Nothing below is to be printed except the lines between the line holding "Langlois G, Elmer" and the line holding "Lazer D, Pentland", inclusive, each exactly as it appears.

==== Provided data ====

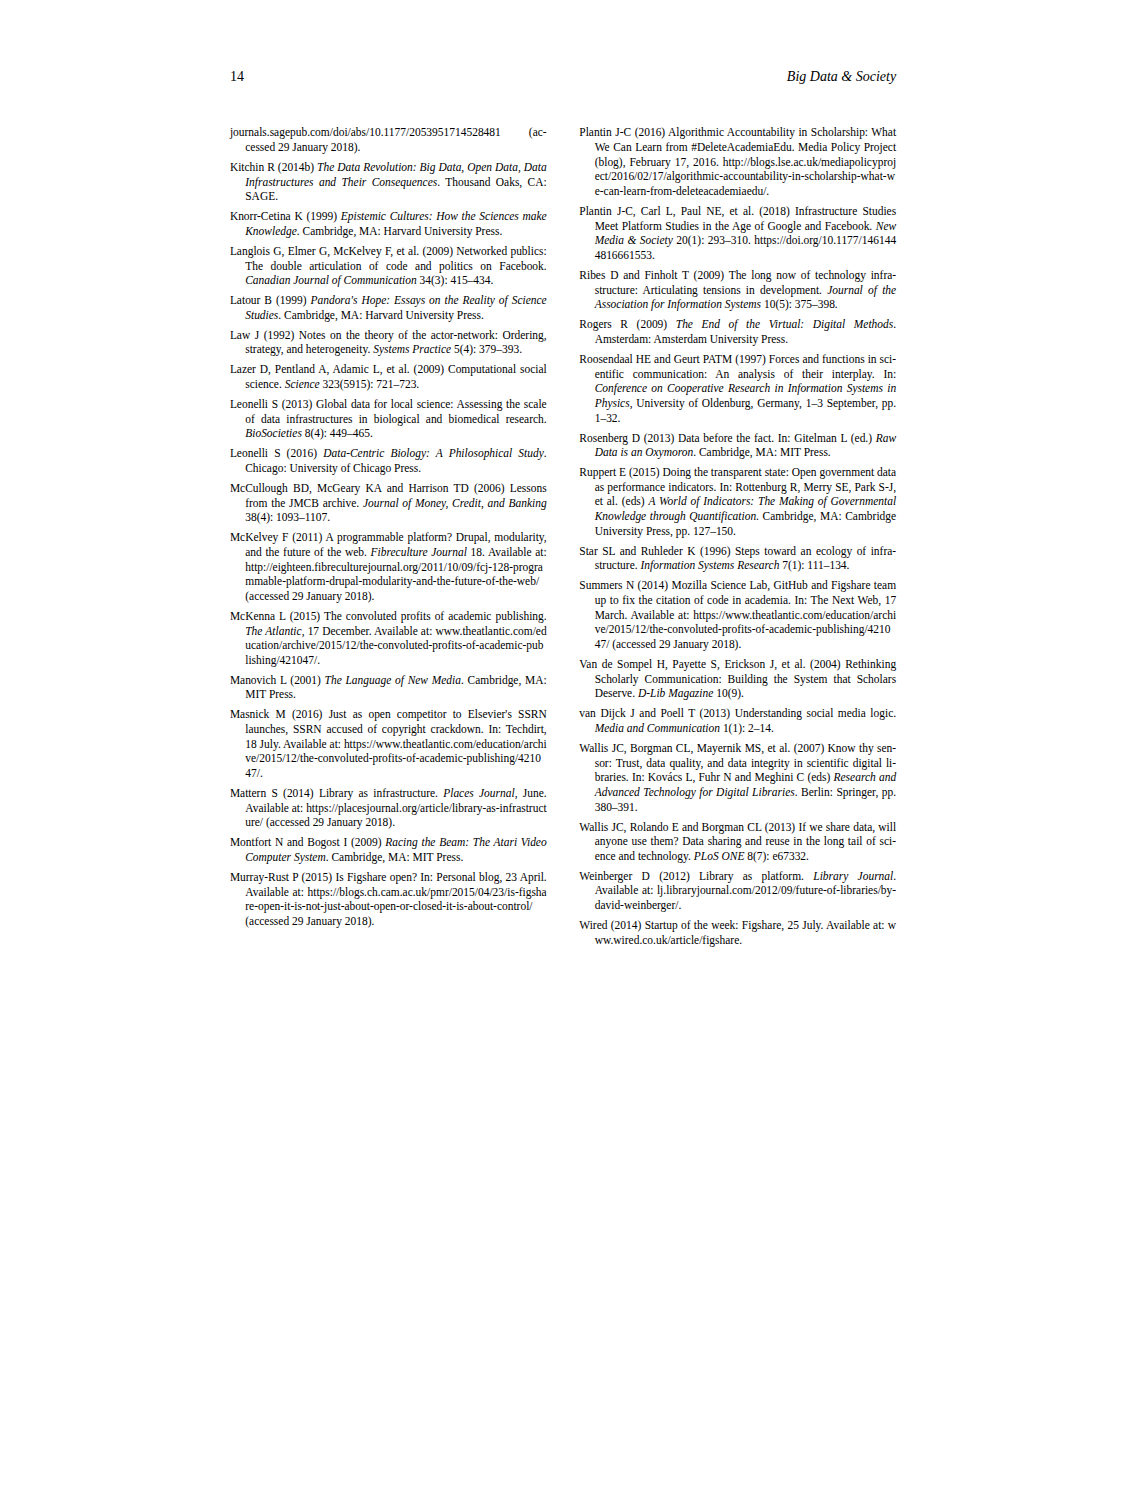14 Big Data & Society
journals.sagepub.com/doi/abs/10.1177/2053951714528481 (accessed 29 January 2018).
Kitchin R (2014b) The Data Revolution: Big Data, Open Data, Data Infrastructures and Their Consequences. Thousand Oaks, CA: SAGE.
Knorr-Cetina K (1999) Epistemic Cultures: How the Sciences make Knowledge. Cambridge, MA: Harvard University Press.
Langlois G, Elmer G, McKelvey F, et al. (2009) Networked publics: The double articulation of code and politics on Facebook. Canadian Journal of Communication 34(3): 415–434.
Latour B (1999) Pandora's Hope: Essays on the Reality of Science Studies. Cambridge, MA: Harvard University Press.
Law J (1992) Notes on the theory of the actor-network: Ordering, strategy, and heterogeneity. Systems Practice 5(4): 379–393.
Lazer D, Pentland A, Adamic L, et al. (2009) Computational social science. Science 323(5915): 721–723.
Leonelli S (2013) Global data for local science: Assessing the scale of data infrastructures in biological and biomedical research. BioSocieties 8(4): 449–465.
Leonelli S (2016) Data-Centric Biology: A Philosophical Study. Chicago: University of Chicago Press.
McCullough BD, McGeary KA and Harrison TD (2006) Lessons from the JMCB archive. Journal of Money, Credit, and Banking 38(4): 1093–1107.
McKelvey F (2011) A programmable platform? Drupal, modularity, and the future of the web. Fibreculture Journal 18. Available at: http://eighteen.fibreculturejournal.org/2011/10/09/fcj-128-programmable-platform-drupal-modularity-and-the-future-of-the-web/ (accessed 29 January 2018).
McKenna L (2015) The convoluted profits of academic publishing. The Atlantic, 17 December. Available at: www.theatlantic.com/education/archive/2015/12/the-convoluted-profits-of-academic-publishing/421047/.
Manovich L (2001) The Language of New Media. Cambridge, MA: MIT Press.
Masnick M (2016) Just as open competitor to Elsevier's SSRN launches, SSRN accused of copyright crackdown. In: Techdirt, 18 July. Available at: https://www.theatlantic.com/education/archive/2015/12/the-convoluted-profits-of-academic-publishing/421047/.
Mattern S (2014) Library as infrastructure. Places Journal, June. Available at: https://placesjournal.org/article/library-as-infrastructure/ (accessed 29 January 2018).
Montfort N and Bogost I (2009) Racing the Beam: The Atari Video Computer System. Cambridge, MA: MIT Press.
Murray-Rust P (2015) Is Figshare open? In: Personal blog, 23 April. Available at: https://blogs.ch.cam.ac.uk/pmr/2015/04/23/is-figshare-open-it-is-not-just-about-open-or-closed-it-is-about-control/ (accessed 29 January 2018).
Plantin J-C (2016) Algorithmic Accountability in Scholarship: What We Can Learn from #DeleteAcademiaEdu. Media Policy Project (blog), February 17, 2016. http://blogs.lse.ac.uk/mediapolicyproject/2016/02/17/algorithmic-accountability-in-scholarship-what-we-can-learn-from-deleteacademiaedu/.
Plantin J-C, Carl L, Paul NE, et al. (2018) Infrastructure Studies Meet Platform Studies in the Age of Google and Facebook. New Media & Society 20(1): 293–310. https://doi.org/10.1177/1461444816661553.
Ribes D and Finholt T (2009) The long now of technology infrastructure: Articulating tensions in development. Journal of the Association for Information Systems 10(5): 375–398.
Rogers R (2009) The End of the Virtual: Digital Methods. Amsterdam: Amsterdam University Press.
Roosendaal HE and Geurt PATM (1997) Forces and functions in scientific communication: An analysis of their interplay. In: Conference on Cooperative Research in Information Systems in Physics, University of Oldenburg, Germany, 1–3 September, pp. 1–32.
Rosenberg D (2013) Data before the fact. In: Gitelman L (ed.) Raw Data is an Oxymoron. Cambridge, MA: MIT Press.
Ruppert E (2015) Doing the transparent state: Open government data as performance indicators. In: Rottenburg R, Merry SE, Park S-J, et al. (eds) A World of Indicators: The Making of Governmental Knowledge through Quantification. Cambridge, MA: Cambridge University Press, pp. 127–150.
Star SL and Ruhleder K (1996) Steps toward an ecology of infrastructure. Information Systems Research 7(1): 111–134.
Summers N (2014) Mozilla Science Lab, GitHub and Figshare team up to fix the citation of code in academia. In: The Next Web, 17 March. Available at: https://www.theatlantic.com/education/archive/2015/12/the-convoluted-profits-of-academic-publishing/421047/ (accessed 29 January 2018).
Van de Sompel H, Payette S, Erickson J, et al. (2004) Rethinking Scholarly Communication: Building the System that Scholars Deserve. D-Lib Magazine 10(9).
van Dijck J and Poell T (2013) Understanding social media logic. Media and Communication 1(1): 2–14.
Wallis JC, Borgman CL, Mayernik MS, et al. (2007) Know thy sensor: Trust, data quality, and data integrity in scientific digital libraries. In: Kovács L, Fuhr N and Meghini C (eds) Research and Advanced Technology for Digital Libraries. Berlin: Springer, pp. 380–391.
Wallis JC, Rolando E and Borgman CL (2013) If we share data, will anyone use them? Data sharing and reuse in the long tail of science and technology. PLoS ONE 8(7): e67332.
Weinberger D (2012) Library as platform. Library Journal. Available at: lj.libraryjournal.com/2012/09/future-of-libraries/by-david-weinberger/.
Wired (2014) Startup of the week: Figshare, 25 July. Available at: www.wired.co.uk/article/figshare.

====

__Response to the exercise__
Langlois G, Elmer G, McKelvey F, et al. (2009) Networked publics: The double articulation of code and politics on Facebook. Canadian Journal of Communication 34(3): 415–434.
Latour B (1999) Pandora's Hope: Essays on the Reality of Science Studies. Cambridge, MA: Harvard University Press.
Law J (1992) Notes on the theory of the actor-network: Ordering, strategy, and heterogeneity. Systems Practice 5(4): 379–393.
Lazer D, Pentland A, Adamic L, et al. (2009) Computational social science. Science 323(5915): 721–723.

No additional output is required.